Any complaints I might have about spending 21 hours traveling are dampened by the knowledge that 100 years ago such a trip would not have be possible. Instead of riding planes and trains and automobiles, I would have crossed the ocean in a boat. Instead of two days travelling back and forth, I would have spent at least a week on my journey instead of only 20% of my time.
There were other bumps, besides the ones I felt upon “landing.” The French proved they do not understand the concept of coffee-to-go when a barista handed me a steaming drink in a plastic cup without any insulation ring. I was so excited to barely hop on the latest Metro train that I didn’t notice it was the wrong Metro train until the doors had closed. When I did get to the right station, a cute boy on the platform gave me a smile and tried to talk to me in French, but all I could say was, “Where were you four days ago? I would have learned French for you!” before hopping into the railcar. In the line at airport security I suddenly remembered I had a water bottle in my purse and chugged 16 ounces of water in 3 minutes to get through the gates. After I arrived in Chicago, I got lost trying to find the CTA to ride downtown to catch my bus to Indianapolis, proving that I don’t just get lost in international airports but domestic ones too. Once I boarded my bus, after running towards it madly because I had been waiting on the wrong corner, I got an honest-to-God migraine, complete with nausea and unilateral pain on the left side of my head, but only after I’d stowed my luggage under the bus with my abortive medications. Then finally I was back in Indianapolis, dragging my suitcase four blocks to the parking garage, hoping no one from the Wheeler Mission tried to mug me before I got there.
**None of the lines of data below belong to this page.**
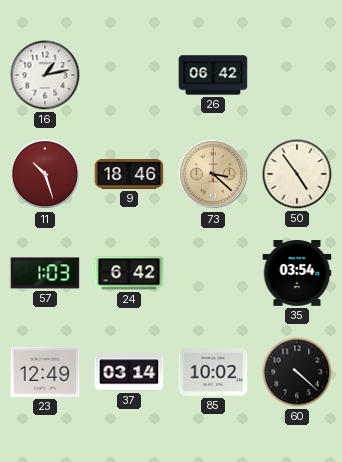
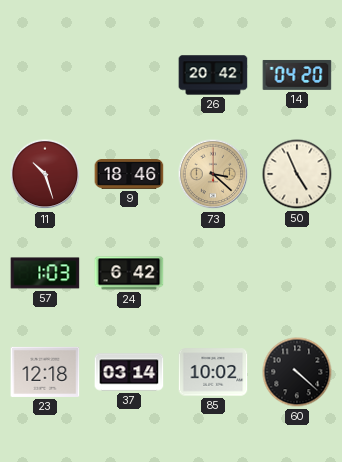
16: 1:13 -> none
26: 06:42 -> 20:42
14: none -> 04:20
50: 4:54 -> 4:56
35: 03:54 -> none
23: 12:49 -> 12:18
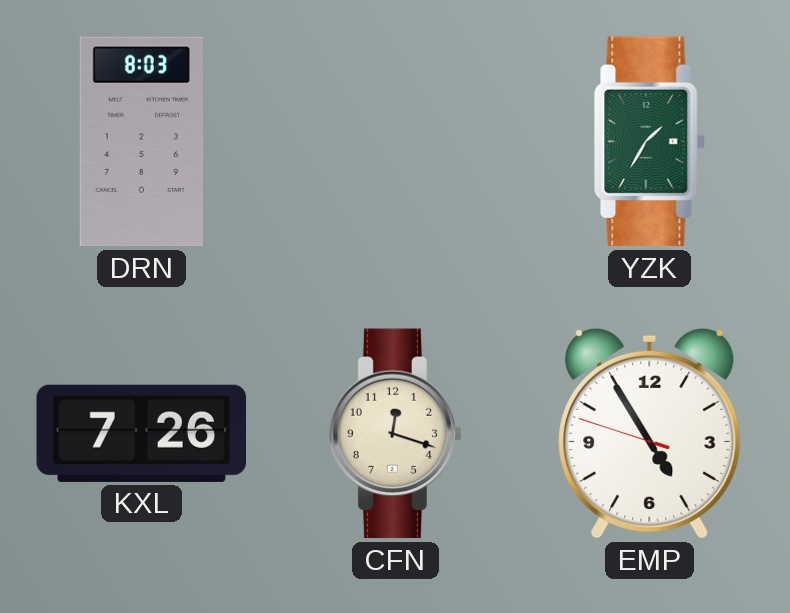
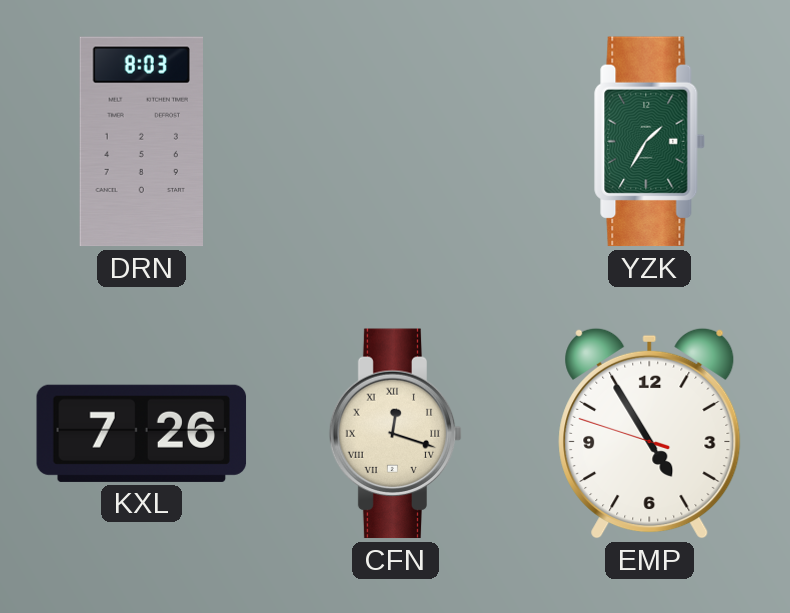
CFN numerals: Arabic -> Roman
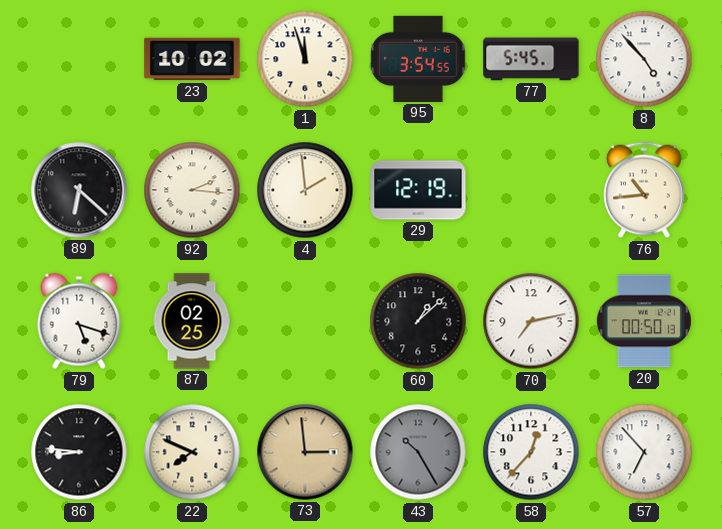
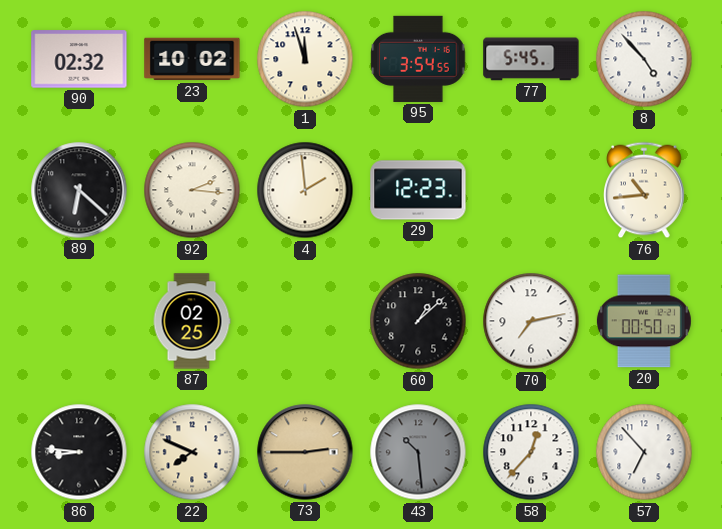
90: none -> 02:32
29: 12:19 -> 12:23
79: 5:18 -> none
73: 2:59 -> 2:45
43: 10:25 -> 10:29
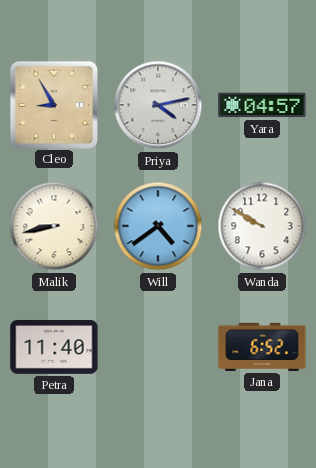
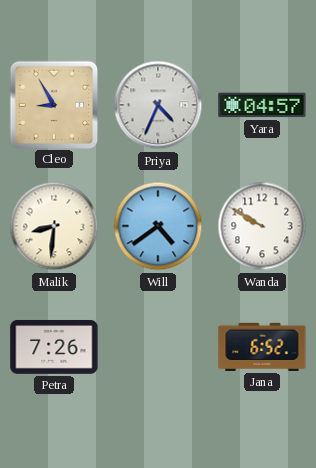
Priya: 4:13 -> 4:34
Malik: 8:43 -> 8:31
Petra: 11:40 -> 7:26
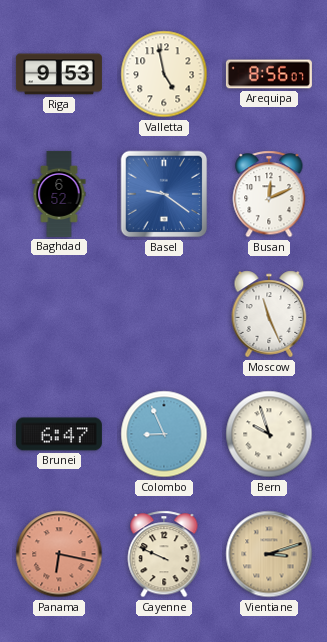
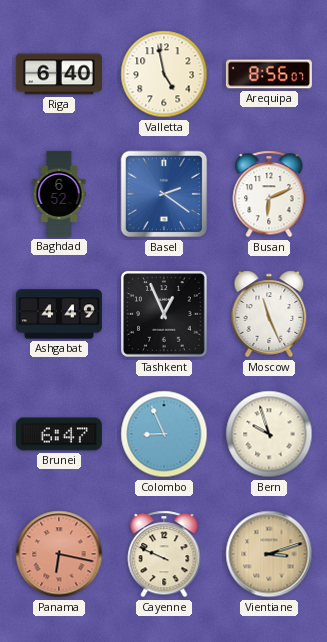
Riga: 9:53 -> 6:40
Basel: 9:21 -> 2:21
Busan: 12:11 -> 6:11
Ashgabat: none -> 4:49
Tashkent: none -> 12:56
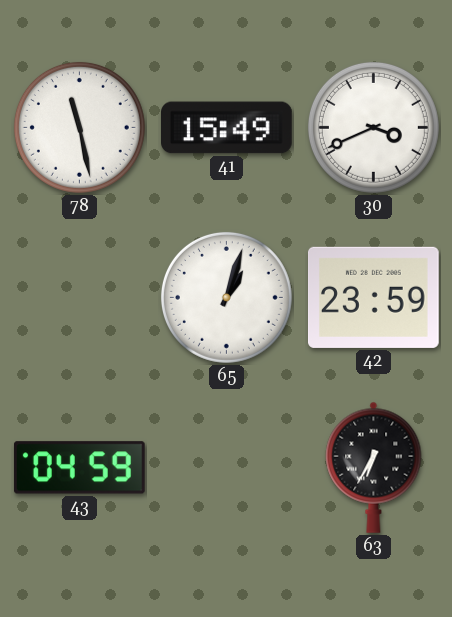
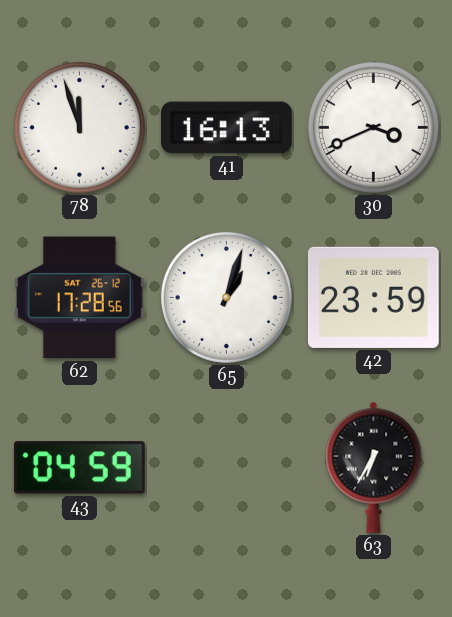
78: 11:28 -> 11:57
41: 15:49 -> 16:13
62: none -> 17:28
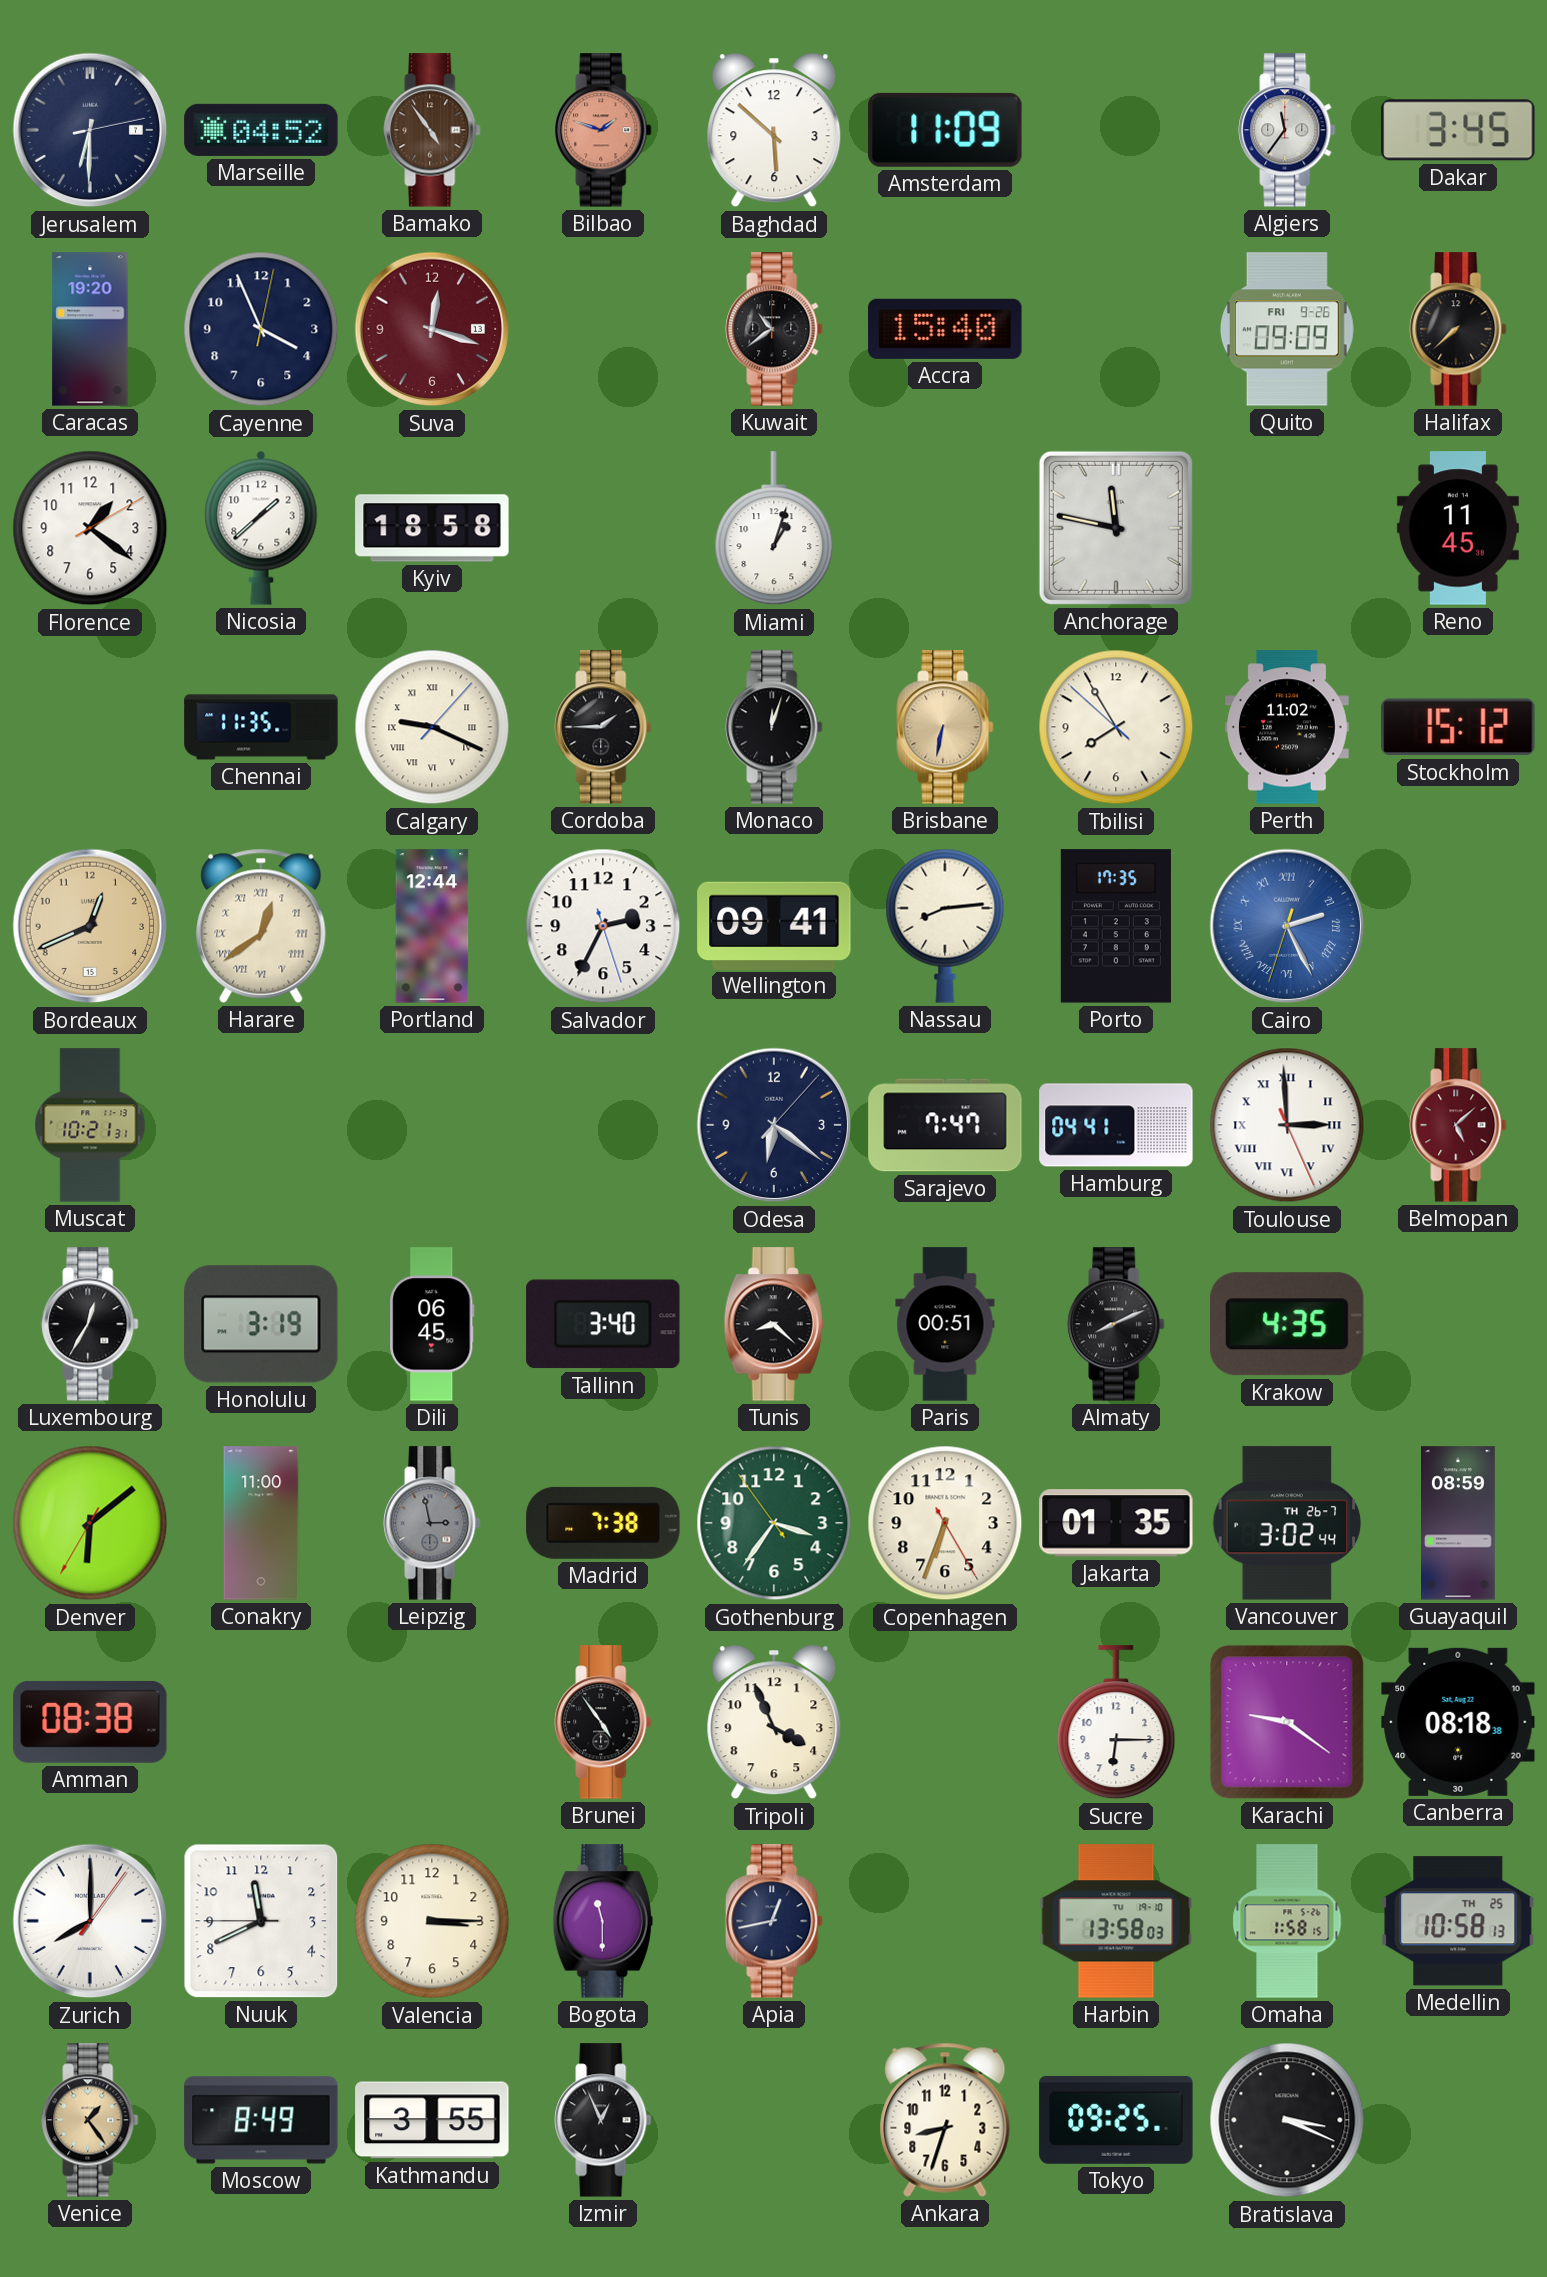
Thankfully, my car had not been towed and it started like it was supposed to and I drove back to my apartment.
Upon opening the door and stepping into the living room, I said to the empty space, “Oh right. I live here.” For I had been gone an awfully long time and seen lots of pretty and old things, and had forcibly pushed any thoughts of my “real” life out of my head whenever they tried creeping to my attention. But here I was again and those were my plates in the dish rack and there were my curtains I’d bought at Big Lots and there was my long tube of toothpaste I could not take on the plane. Here was my life just as I had left it. The only thing that seemed out of place was me. The girl stepping in the door was not the exact same girl who left 10 days ago, but she would assimilate soon and take over the life the other girl had left behind. There were bills to pay and emails to respond to and cable internet providers to contact about the lack of service. And there was another trip to plan, perhaps for next year or the year after that, for this continent or another, but undoubtedly there was some place to go because once you’ve been elsewhere it is hard not to return.